#### [About this exercise]
Check each line of the entries below for the word "images", then report how many have it, with no other words.
---------- Extracted entries ----------
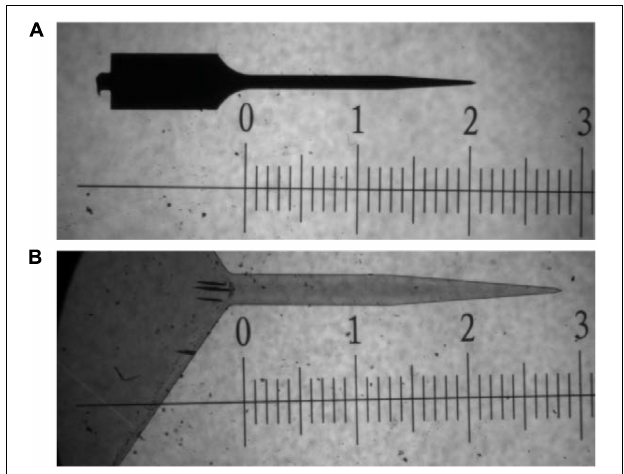
FIGURE 6 | Bright field microscope image comparing dimensions of probes used in study. (A) uncoated silicon probe and (B) thiol-ene probe. Both images are taken at 5 × magnification. Scale is in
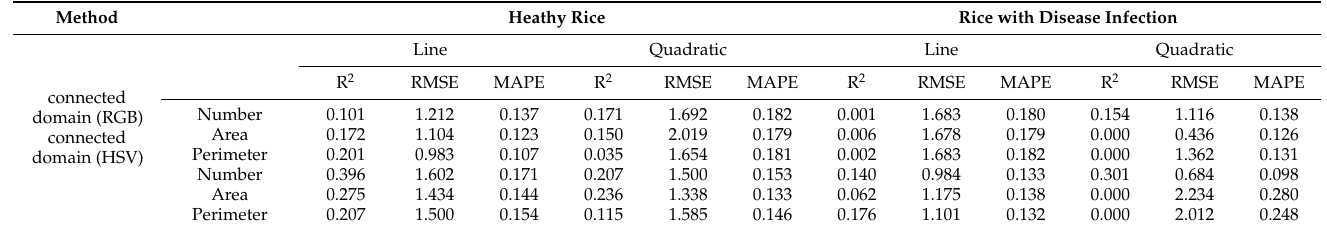
Table 2. Coefficient of determination (R 2 ), root mean square error (RMSE), and mean absolute percentage (MAPE) for regression between mature rice density and connected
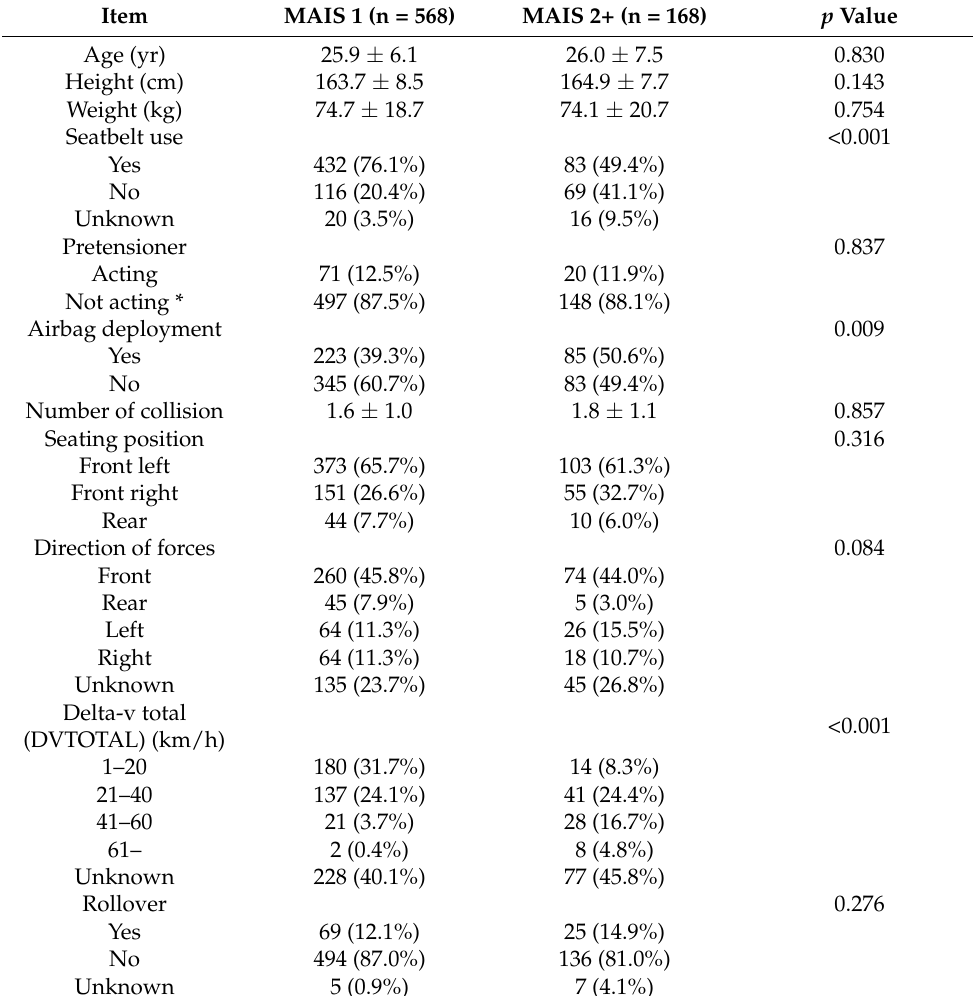
Table 1. Comparison of the background and collision characteristics of pregnant women with a MAIS of one (n = 568) or two or more (n = 168).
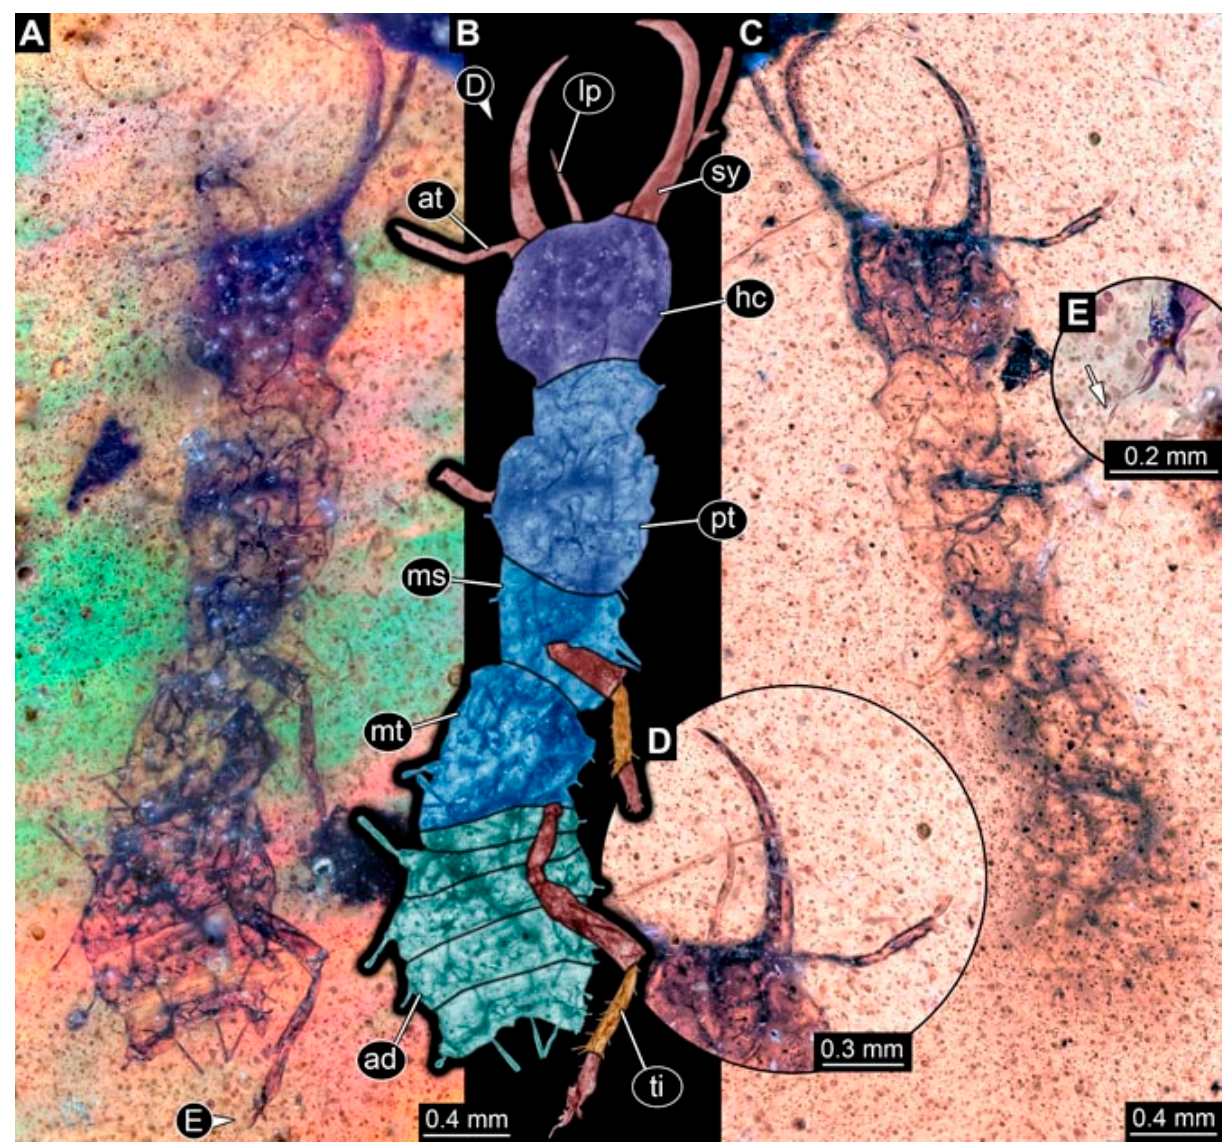
Figure 21. Specimen 4842 (PED 0441); Myanmar amber. ( A ) Ventral view. ( B ) Ventral view, colour- marked. ( C ) Dorsal view. ( D ) Close-up of stylet in dorsal view. ( E ) Close-up of distal end of trunk appendage with empodium (arrow). Abbreviations: ad = abdomen; at = antenna; hc = head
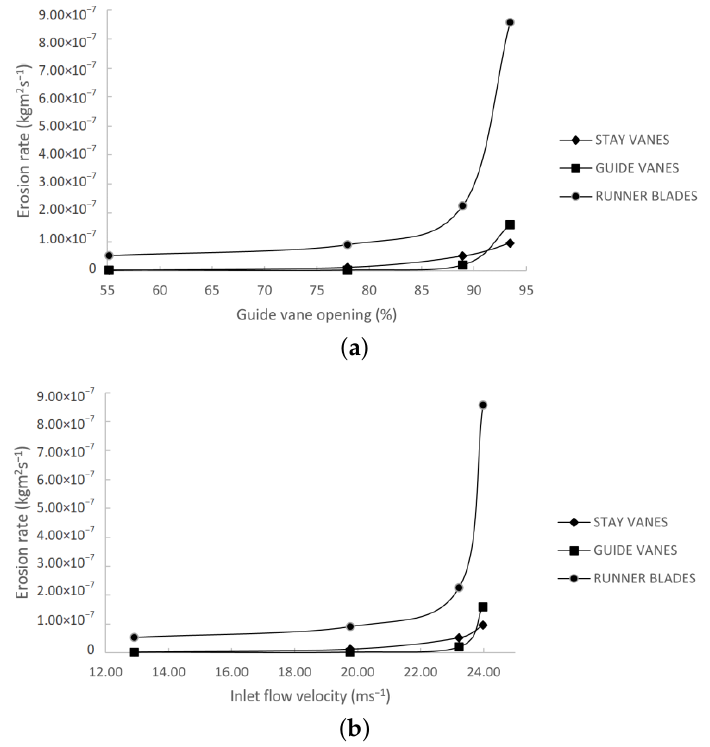
Figure 13. Erosion rate as a function of ( a ) guide vane opening and ( b ) inlet velocity.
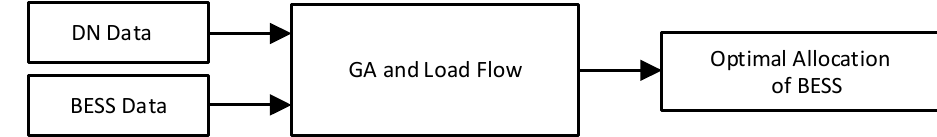
Figure 5. Illustration of GA utilization to find BESS optimal allocation.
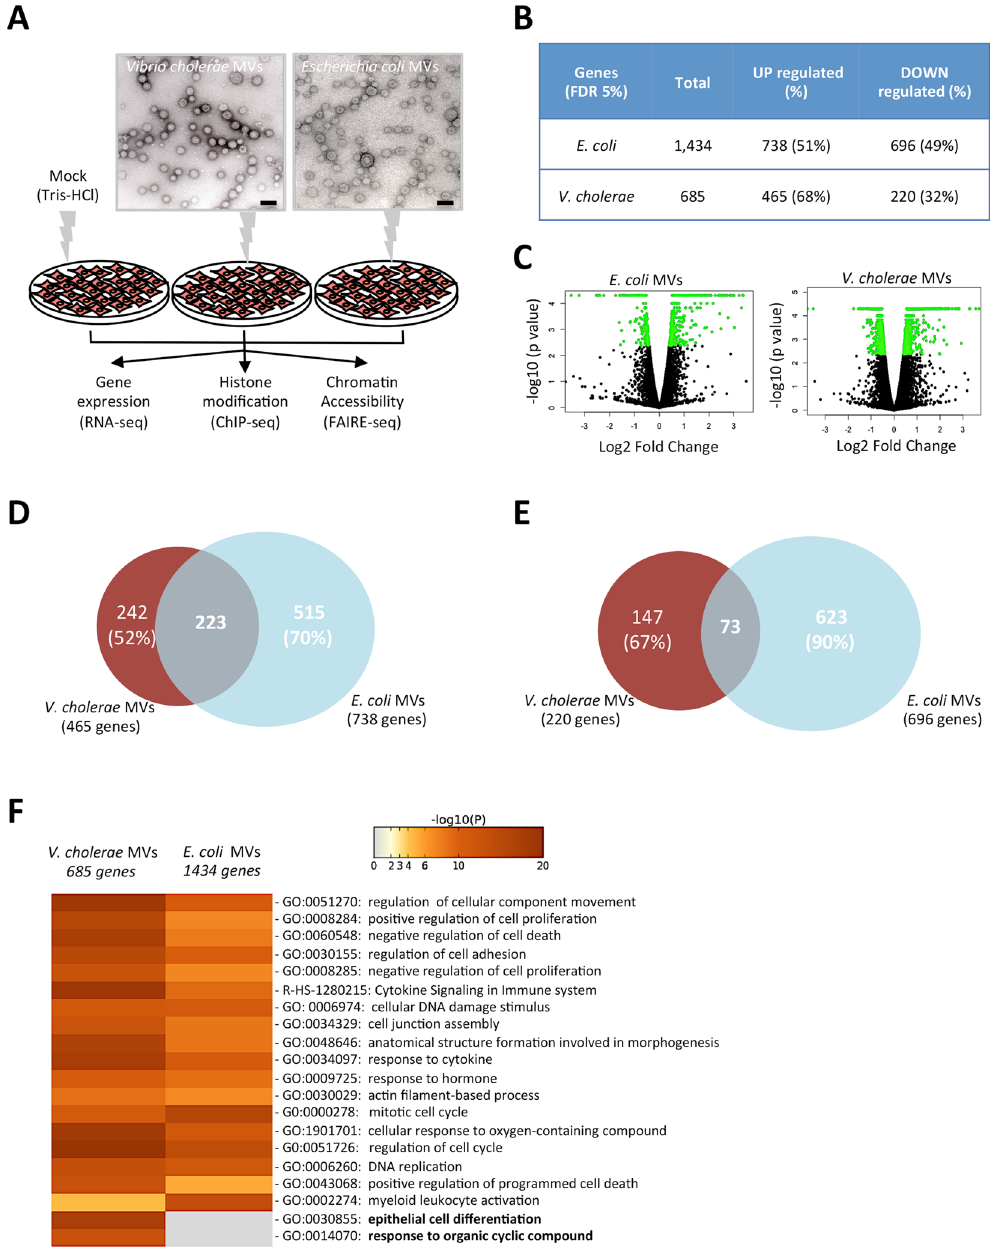
Figure 1. Bacterial membrane vesicles (MVs) target the gene transcription of HCT8 colorectal carcinoma cell line. ( A ) HCT8 cells were co-cultured with MVs from E. coli , V. cholerae or mock-treated (control) for 5 hours. The setup of the study with the following methods is shown: RNA sequencing, ChIP sequencing (H3K4me3) and FAIRE sequencing (nucleosome-free DNA), Bars; 200 nm. ( B ) Table of RNA transcripts significantly regulated by MVs from E. coli or V. cholerae compared to mock. ( C ) Volcano plots of differentially regulated host cell genes by MVs from E. coli or V. cholerae compared to mock. ( D ) Venn Diagram showing the overlap of upregulated genes between HCT8 cells co-cultured with MVs from E. coli and V. cholerae . ( E ) Venn Diagram showing the overlap of downregulated genes between HCT8 cells co-cultured with MVs from E. coli and V. cholerae . ( F ) Gene ontology enriched terms for genes differentially regulated in HCT8 cells co-cultured with MVs from E. coli or V. cholerae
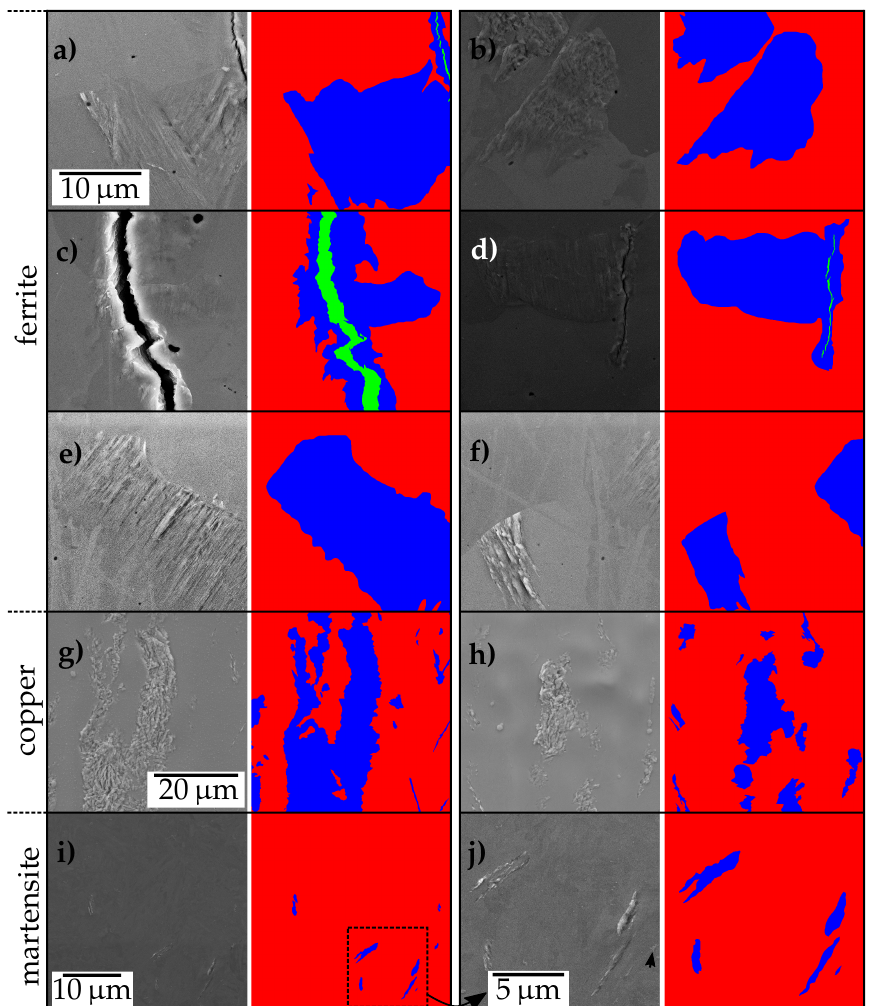
Figure 2. Glimpse at the ferrite ( a – f ), copper ( g , h ) and martensite ( i , j ) extrusion and crack data sets and their corresponding labeling masks. All images from the same material are at the same scale, with the exception of ( j ), which is a magnified view of ( i ). The set of images shows the variable brightness, contrast conditions and extrusion and crack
----------
#### [Response to the task]
2